0

Let's say I have a large text file (few MB to GB) of random text, consisting only of lowercase letters, no spaces. However, someone appends a string somewhere in the middle of it (consisting only of lowercase letters, no spaces) of words from the English language.

How would I go about finding where that string is and what it says, given that I do not know what the string is supposed to say (only that it's in English, and not completely random text)?
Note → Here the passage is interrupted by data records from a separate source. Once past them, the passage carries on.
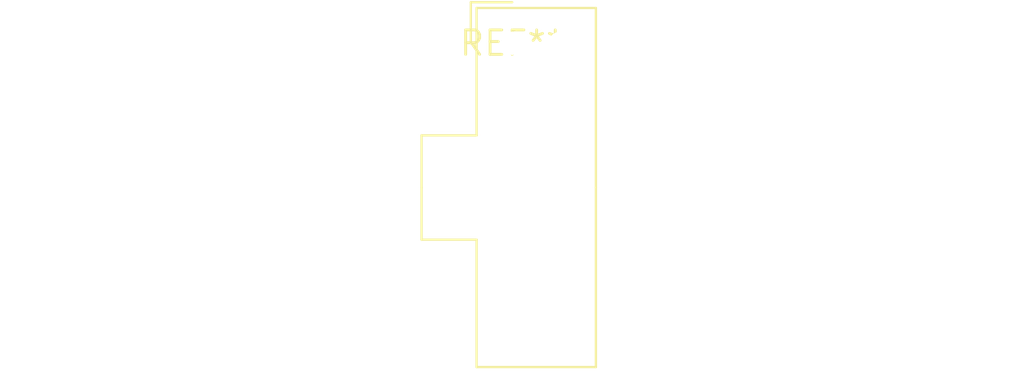
<source format=kicad_pcb>
(kicad_pcb (version 20240108) (generator pcbnew)

  (general
    (thickness 1.6)
  )

  (paper "A4")
  (layers
    (0 "F.Cu" signal)
    (31 "B.Cu" signal)
    (32 "B.Adhes" user "B.Adhesive")
    (33 "F.Adhes" user "F.Adhesive")
    (34 "B.Paste" user)
    (35 "F.Paste" user)
    (36 "B.SilkS" user "B.Silkscreen")
    (37 "F.SilkS" user "F.Silkscreen")
    (38 "B.Mask" user)
    (39 "F.Mask" user)
    (40 "Dwgs.User" user "User.Drawings")
    (41 "Cmts.User" user "User.Comments")
    (42 "Eco1.User" user "User.Eco1")
    (43 "Eco2.User" user "User.Eco2")
    (44 "Edge.Cuts" user)
    (45 "Margin" user)
    (46 "B.CrtYd" user "B.Courtyard")
    (47 "F.CrtYd" user "F.Courtyard")
    (48 "B.Fab" user)
    (49 "F.Fab" user)
    (50 "User.1" user)
    (51 "User.2" user)
    (52 "User.3" user)
    (53 "User.4" user)
    (54 "User.5" user)
    (55 "User.6" user)
    (56 "User.7" user)
    (57 "User.8" user)
    (58 "User.9" user)
  )

  (setup
    (pad_to_mask_clearance 0)
    (pcbplotparams
      (layerselection 0x00010fc_ffffffff)
      (plot_on_all_layers_selection 0x0000000_00000000)
      (disableapertmacros false)
      (usegerberextensions false)
      (usegerberattributes false)
      (usegerberadvancedattributes false)
      (creategerberjobfile false)
      (dashed_line_dash_ratio 12.000000)
      (dashed_line_gap_ratio 3.000000)
      (svgprecision 4)
      (plotframeref false)
      (viasonmask false)
      (mode 1)
      (useauxorigin false)
      (hpglpennumber 1)
      (hpglpenspeed 20)
      (hpglpendiameter 15.000000)
      (dxfpolygonmode false)
      (dxfimperialunits false)
      (dxfusepcbnewfont false)
      (psnegative false)
      (psa4output false)
      (plotreference false)
      (plotvalue false)
      (plotinvisibletext false)
      (sketchpadsonfab false)
      (subtractmaskfromsilk false)
      (outputformat 1)
      (mirror false)
      (drillshape 1)
      (scaleselection 1)
      (outputdirectory "")
    )
  )

  (net 0 "")

  (footprint "Molex_Nano-Fit_105310-xx14_2x07_P2.50mm_Vertical" (layer "F.Cu") (at 0 0))

)

</source>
I can use a dictionary of English words.

  • 1
    hsctf is a is tough buddy – rush2sk8 May 19 '14 at 01:08
  • The thing is that without a very distinguishable word to work from it's going to be difficult to tell actual English from noise, especially for shorter words... – awksp May 19 '14 at 01:11
  • the file is 10mb and there are no spaces – rush2sk8 May 19 '14 at 01:12
  • There is a brute force algorithm. Say that the longest word in your given English dictionary is of length `L`. You would then loop over each character in the file, and iteratively look at strings of length `1` to `L` with each given character that you're on as the starting point of that string. You would then compare those strings to every word in the dictionary to see if you have a match. This has some problems: words like `a` and `an` are likely to appear *a lot*, and this would take **forever** given the file and dictionary size (i.e. don't use this algorithm). It also uses a ton of loops. – ajp15243 May 19 '14 at 01:13
  • the Word to find is contained on the same line? or can it be splited on to the next line? – Typo May 19 '14 at 01:28
  • @boolean Seems to me like there's no whitespace at all in the file – awksp May 19 '14 at 01:29
  • @user3580294 carriage return is not a White space – Typo May 19 '14 at 01:32
  • @boolean Java regex (and Unicode) says otherwise, at the very least; don't see any reason why they shouldn't be considered whitespace – awksp May 19 '14 at 01:35
  • @user3580294 an ascii table says otherwise – Typo May 19 '14 at 01:46
  • 1
    @boolean And how so? Whitespace includes more than just the space character... And I'm fairly certain that ASCII doesn't define what "whitespace" is – awksp May 19 '14 at 01:47
  • 1
    I think the point of the problem is that there are only lower cases characters, nothing else... – Matthieu May 19 '14 at 01:48
  • @user3580294 new line = 12, carriage return = 15, Space = 32 – Typo May 19 '14 at 01:52
  • @boolean And tab = 9. Tabs are whitespace. And so are newlines/carriage returns. Again, whitespace includes more than just the space character. – awksp May 19 '14 at 01:53
  • @user3580294 like I said, it is not the same – Typo May 19 '14 at 01:59
  • @boolean You seem to be missing my point. I'm not saying that newlines are the same character as spaces or something like that. I'm saying that the term "whitespace" *includes* all of those characters (and more). Look [here](https://en.wikipedia.org/wiki/Whitespace_character#Unicode) if you want. – awksp May 19 '14 at 02:01
  • @user3580294 the "term whitespace" doesn't apply to character computation. – Typo May 19 '14 at 02:02

1 Answers1

0

Build the dictionary into a trie and traverse the file. O(n) time in size of file (I believe O(file size * trie depth) in worst case) and O(1) memory (fixing the size of the dictionary and assuming small largest word). This is also streamable and is very RAM-efficient, so would scale to, say, a terabyte of data with only a gigabyte of RAM.

djechlin
  • 59,258
  • 35
  • 162
  • 290